Несколько минут я в центре внимания, жму руки, подставляю щеку для поцелуя, позирую Володе. Но ее нигде нет, и в животе появляется неприятный холодок.
— Ева возле актового зала, — шепчет мне в ухо Ленка.
Я недоуменно смотрю на нее.
Ленка обиженно хлопает глазами, морщит лоб, фыркает. Она ко мне со всей душой, а я идиот. Как обычно.
— Явится, — говорю я комсоргу.
И тут же является Ева. Светлые волосы подстрижены по-новому. Карие глаза, опушенные длинными ресницами, сияют ярче прежнего. Темные брови так же непозволительно густы. И ростом стала выше, к своим ста семидесяти еще добавила сантиметров пять.

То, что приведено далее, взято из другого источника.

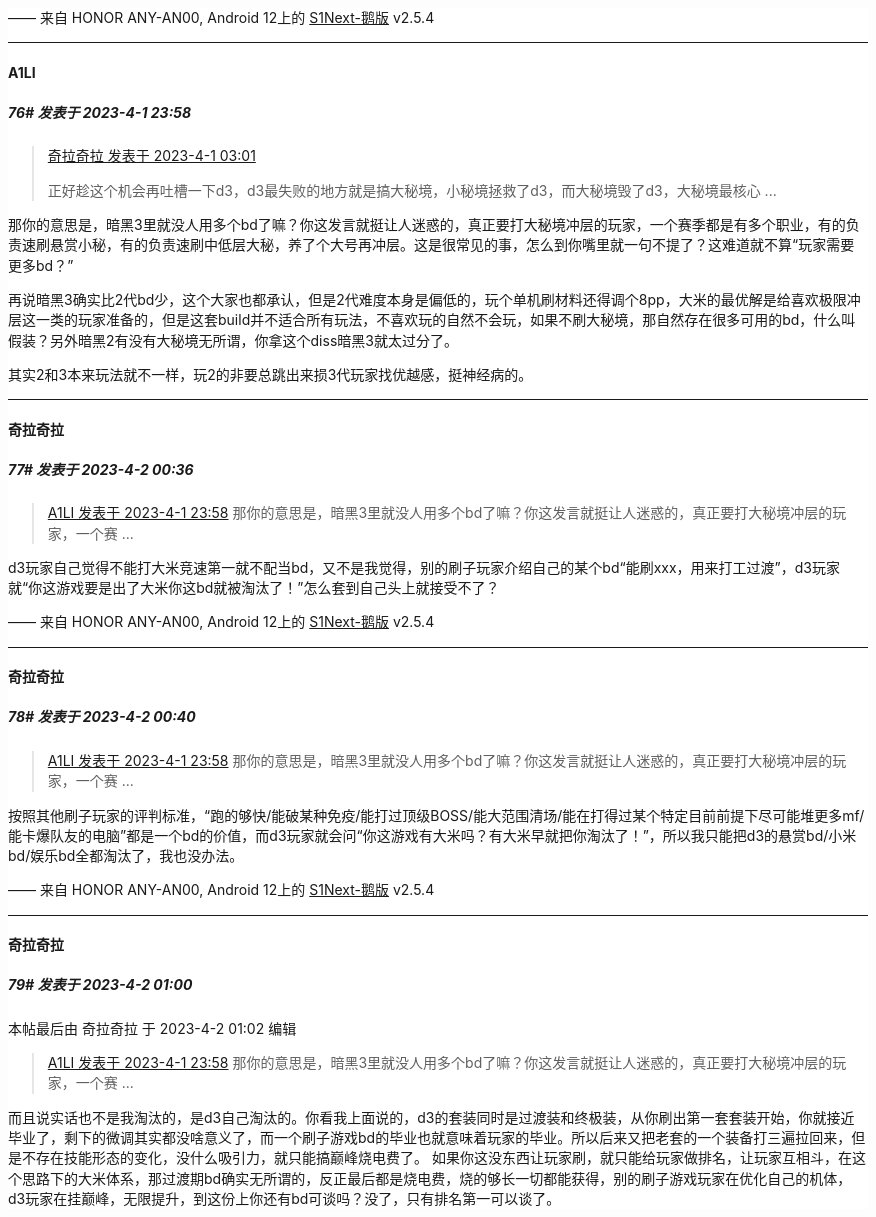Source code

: —— 来自 HONOR ANY-AN00, Android 12上的 [S1Next-鹅版](https://github.com/ykrank/S1-Next/releases) v2.5.4


*****

####  A1LI  
##### 76#       发表于 2023-4-1 23:58

<blockquote><a href="httphttps://bbs.saraba1st.com/2b/forum.php?mod=redirect&amp;goto=findpost&amp;pid=60293408&amp;ptid=2126714" target="_blank">奇拉奇拉 发表于 2023-4-1 03:01</a>

正好趁这个机会再吐槽一下d3，d3最失败的地方就是搞大秘境，小秘境拯救了d3，而大秘境毁了d3，大秘境最核心 ...</blockquote>
那你的意思是，暗黑3里就没人用多个bd了嘛？你这发言就挺让人迷惑的，真正要打大秘境冲层的玩家，一个赛季都是有多个职业，有的负责速刷悬赏小秘，有的负责速刷中低层大秘，养了个大号再冲层。这是很常见的事，怎么到你嘴里就一句不提了？这难道就不算“玩家需要更多bd？”

再说暗黑3确实比2代bd少，这个大家也都承认，但是2代难度本身是偏低的，玩个单机刷材料还得调个8pp，大米的最优解是给喜欢极限冲层这一类的玩家准备的，但是这套build并不适合所有玩法，不喜欢玩的自然不会玩，如果不刷大秘境，那自然存在很多可用的bd，什么叫假装？另外暗黑2有没有大秘境无所谓，你拿这个diss暗黑3就太过分了。

其实2和3本来玩法就不一样，玩2的非要总跳出来损3代玩家找优越感，挺神经病的。


*****

####  奇拉奇拉  
##### 77#       发表于 2023-4-2 00:36

<blockquote><a href="httphttps://bbs.saraba1st.com/2b/forum.php?mod=redirect&amp;goto=findpost&amp;pid=60301041&amp;ptid=2126714" target="_blank">A1LI 发表于 2023-4-1 23:58</a>
那你的意思是，暗黑3里就没人用多个bd了嘛？你这发言就挺让人迷惑的，真正要打大秘境冲层的玩家，一个赛 ...</blockquote>
d3玩家自己觉得不能打大米竞速第一就不配当bd，又不是我觉得，别的刷子玩家介绍自己的某个bd“能刷xxx，用来打工过渡”，d3玩家就“你这游戏要是出了大米你这bd就被淘汰了！”怎么套到自己头上就接受不了？

—— 来自 HONOR ANY-AN00, Android 12上的 [S1Next-鹅版](https://github.com/ykrank/S1-Next/releases) v2.5.4

*****

####  奇拉奇拉  
##### 78#       发表于 2023-4-2 00:40

<blockquote><a href="httphttps://bbs.saraba1st.com/2b/forum.php?mod=redirect&amp;goto=findpost&amp;pid=60301041&amp;ptid=2126714" target="_blank">A1LI 发表于 2023-4-1 23:58</a>
那你的意思是，暗黑3里就没人用多个bd了嘛？你这发言就挺让人迷惑的，真正要打大秘境冲层的玩家，一个赛 ...</blockquote>
按照其他刷子玩家的评判标准，“跑的够快/能破某种免疫/能打过顶级BOSS/能大范围清场/能在打得过某个特定目前前提下尽可能堆更多mf/能卡爆队友的电脑”都是一个bd的价值，而d3玩家就会问“你这游戏有大米吗？有大米早就把你淘汰了！”，所以我只能把d3的悬赏bd/小米bd/娱乐bd全都淘汰了，我也没办法。

—— 来自 HONOR ANY-AN00, Android 12上的 [S1Next-鹅版](https://github.com/ykrank/S1-Next/releases) v2.5.4


*****

####  奇拉奇拉  
##### 79#       发表于 2023-4-2 01:00

 本帖最后由 奇拉奇拉 于 2023-4-2 01:02 编辑 
<blockquote><a href="httphttps://bbs.saraba1st.com/2b/forum.php?mod=redirect&amp;goto=findpost&amp;pid=60301041&amp;ptid=2126714" target="_blank">A1LI 发表于 2023-4-1 23:58</a>
那你的意思是，暗黑3里就没人用多个bd了嘛？你这发言就挺让人迷惑的，真正要打大秘境冲层的玩家，一个赛 ...</blockquote>
而且说实话也不是我淘汰的，是d3自己淘汰的。你看我上面说的，d3的套装同时是过渡装和终极装，从你刷出第一套套装开始，你就接近毕业了，剩下的微调其实都没啥意义了，而一个刷子游戏bd的毕业也就意味着玩家的毕业。所以后来又把老套的一个装备打三遍拉回来，但是不存在技能形态的变化，没什么吸引力，就只能搞巅峰烧电费了。
如果你这没东西让玩家刷，就只能给玩家做排名，让玩家互相斗，在这个思路下的大米体系，那过渡期bd确实无所谓的，反正最后都是烧电费，烧的够长一切都能获得，别的刷子游戏玩家在优化自己的机体，d3玩家在挂巅峰，无限提升，到这份上你还有bd可谈吗？没了，只有排名第一可以谈了。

— Каблуки, — шепчет Ленка.
Я, наверно, успел покраснеть и побледнеть, но, к счастью, на мне загар индейца. С таким загаром и Ева не страшна.
— Привет, — киваю я.
— Привет, — улыбается Ева.
Она всем улыбается, не только мне. И спешит к своим подругам Светлане и Нине. Эти девули с первого дня выделили друг дружку. Все высоки, все стройны, все минчанки. Большинство в нашей группе из разных городов и весей, но элита только они: Ева, Светлана, Нина. На первом месте всегда Ева.
Год назад мы отправлялись на свою первую картошку. Девчата с криком и писком полезли в грузовые машины с наращенными бортами, ребята помогали им, и я впервые прикоснулся к руке Евы.
— Тебя как зовут?
— Ева.
Она произнесла — Эва, на польский манер. В машину я ввалился последним. Ева подобрала длинную ногу, махнула рукой:
— Садись.
А у меня уже готова была фраза:
— Я хоть и не Адам, но внук Адама. Моя мама Лидия Адамовна.
Ева засмеялась, сверкнув крепкими зубами, и я понял, что рядом с ней мне всегда будет не по себе.
Тогда мы еще по-детски придавали значение оценкам, а у нас с Евой после вступительных экзаменов по девятнадцати баллов из двадцати.
— Умненькая? — спросил я.
— Ты должен быть умнее, — сразу расставила все по местам Ева.
И вот целый год позади, а у нас с Евой не разбери поймешь. Она не то чтобы равнодушна ко мне, но непостоянна.
— Ихняя сила в этом и есть, — подмигивал Володя.
Я злился.
— Какая сила?
— Ихняя.
— В чем выражается?
— Чтоб увернуться.
— А дальше?
— Пока не поймаешь.
Сам Володя поймал все сразу. На картошке он три дня присматривался, на четвертый остановился возле Светланы: эта.
— У нее жених, — предупредила его Ева.
Ева легко выдавала чужие секреты и не подпускала к своим.
— Какой такой жених?
— Парень у нее в армии.
— Он в армии, а я здесь.
И Володя принялся за дело. С утра до вечера снимал Светлану разными камерами и объективами. До утра сидел на крылечке дома, в котором жили красавицы. Подбрасывал в форточку цветы, сорванные в соседних палисадниках. На пятый день осады изобразил из себя Симеона-столпника. Возле хаты был столб на бетонной подпоре, при желании на него можно влезть.